Manal, der Clanführer, würde nie vor einer fremden Person knien. Er begrüßt zunächst sein Enkelkind, dreht es mehrfach um die Achse, und als Abay dem Alten lachend Einhalt gebietet, nimmt der Alte Solveigs Hände, und er senkt minutenlang den Kopf. Das ist seine Form der Hochachtung, während die gesamte Sippe in tiefes Schweigen verfällt.
Seine Dankbarkeit zeigt er, indem er Solveig versichert, sie könne alles von ihm haben, was er ihr erfüllen könne.

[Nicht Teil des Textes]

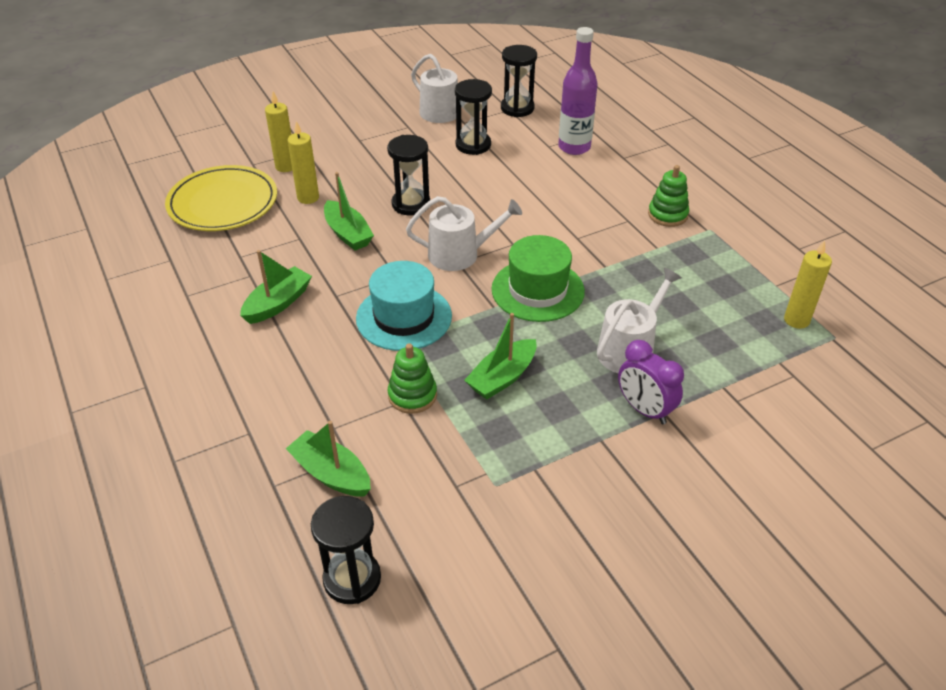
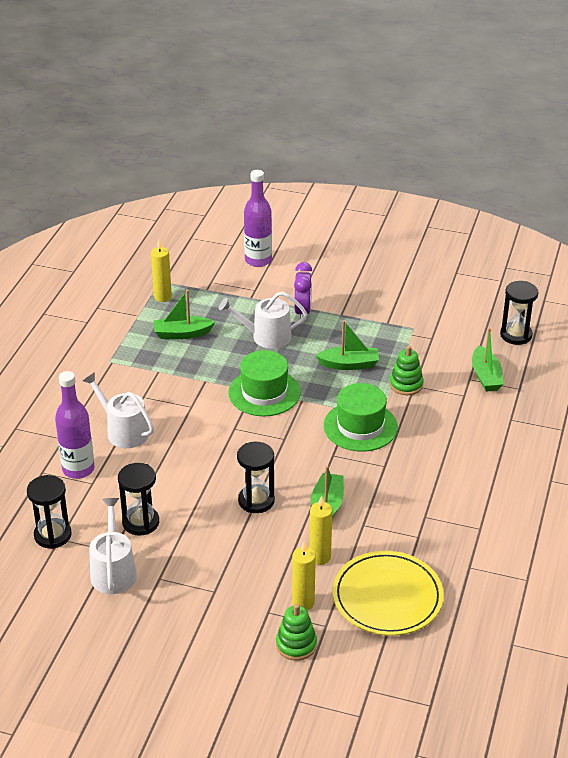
camera: 135 degrees left, 5 degrees down
(278, 303) = (426, 483): green boat -> green boat (182, 334)
(404, 317) = (360, 426): turquoise hat -> green hat
(460, 254) = (276, 443): white watering can -> white watering can (123, 431)
(667, 215) = (115, 384): green stacking toy -> green stacking toy (296, 645)
(807, 447) = (258, 260): none -> purple bottle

Solveig hält seine Hände. Er spürt diese Wärme und sie bittet, „lass mich noch drei Wochen hier bleiben. Ich möchte sie mit dem Jungen verbringen und das tun, weshalb ich hierher gekommen bin. Abay kann mir dabei helfen. So habe ich ihn ständig unter Beobachtung.“ Sonst sagt sie nichts. Keine andere Bitte, kein Verlangen nach Geld. Nur die Fürsorge für den Jungen, die Pferde und die Greifvögel. Der Alte ist schwer beeindruckt. In den nächsten Tagen muss er erfahren, dass Solveig das ernst meint, was sie da gesagt hatte: „In unserer Familie gibt es eine lange Tradition“, und sie hatte hinzugefügt. „Freunde helfen Freunden, ohne lange zu fragen. Auch ihr habt in eurem Land so einen Brauch. Wenn ich einmal eure Hilfe brauche, dann werde ich euch darum bitten, aber erst dann. Jetzt aber lasst uns das tun, was wir auch sonst tun. Wir alle haben unsere Arbeit. Wir müssen unsere Familien versorgen.“
Abay scheint völlig genesen zu sein. Solveig kümmert sich um den Jungen, um die Pferde und die Greifvögel. Sie lässt ihn helfen. Sie beobachtet ihn und leitet ihn an. Sie summt das Kind ein und sie wird zur „Tante“ für den Jungen. Sie ist sich sicher, dass Sie hier Freunde fürs Leben gefunden hat.
Sie erhält ihr übliches Honorar und darf sich ein paar dieser struppigen Pferde aussuchen, die man ihr „gratis“ nach Peru schicken wird. Sie stellt keine Forderungen.